Here's a paper which gives a recent survey of such things: https://hal.archives-ouvertes.fr/hal-02585977/document . According to that paper the best result for the remainder that Neil asks about is due to Cohen and Dress https://projecteuclid.org/download/pdf_1/euclid.facm/1229618741 Basically the remainder is O(sqrt(n)), with the constant in the O, 0.02767 for n >= 438653 Victor On Wed, Jul 15, 2020 at 12:48 PM Gareth McCaughan <gareth.mccaughan@pobox.com> wrote:
On 15/07/2020 16:59, Neil Sloane wrote:
A018805(n) is no. of pairs (x,y) in [1..n]X[1..n] with gcd(x,y)=1. It is ~ 6*n^2/Pi^2 + C*n*log n, I think.
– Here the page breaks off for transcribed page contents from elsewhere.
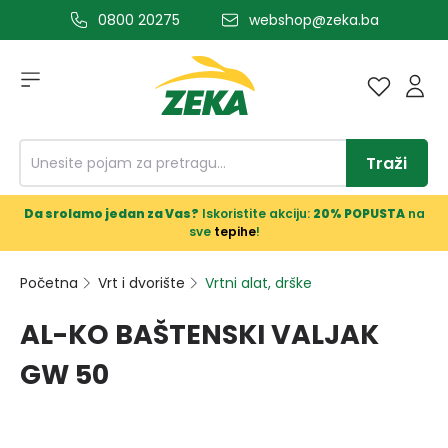
0800 20275
webshop@zeka.ba
a glavni sadržaj
Traži
Da srolamo jedan za Vas?
Iskoristite akciju:
20% POPUSTA
na
sve
tepihe
!
Početna
Vrt i dvorište
Vrtni alat, drške
AL-KO BAŠTENSKI VALJAK
GW 50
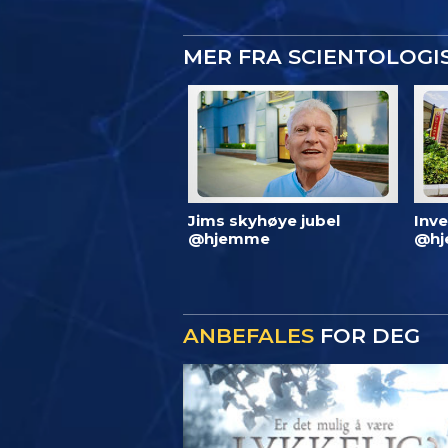
MER FRA SCIENTOLOG
Jims skyhøye jubel
Inve
@hjemme
@hj
ANBEFALES
FOR DEG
What is C, and how can one find it using Mathematica or some other program? I ask because there are several similar sums I am interested in. Is there a reference?
According to an answer to
https://math.stackexchange.com/questions/64498/probability-that-two-random-n... Mertens proved in 1874 that the error is O(n log n); Walfisz proved in 1963 that it's O(n (log n)^2/3 (log log n)^1/3); Chowla and Pillai proved in 1930 that it isn't o(n log log log n) and that the sum of the error terms for n=1, ..., n=N is asymptotically 3/pi^2 N^2; that Montgomery proved in 1987 that the error is infinitely often at least of order n sqrt(log log n).
More details from the author of that answer at
https://enaslund.wordpress.com/2012/01/15/the-sum-of-the-totient-function-an...
So it looks as if C=0 and the actual magnitude of the error term isn't fully known.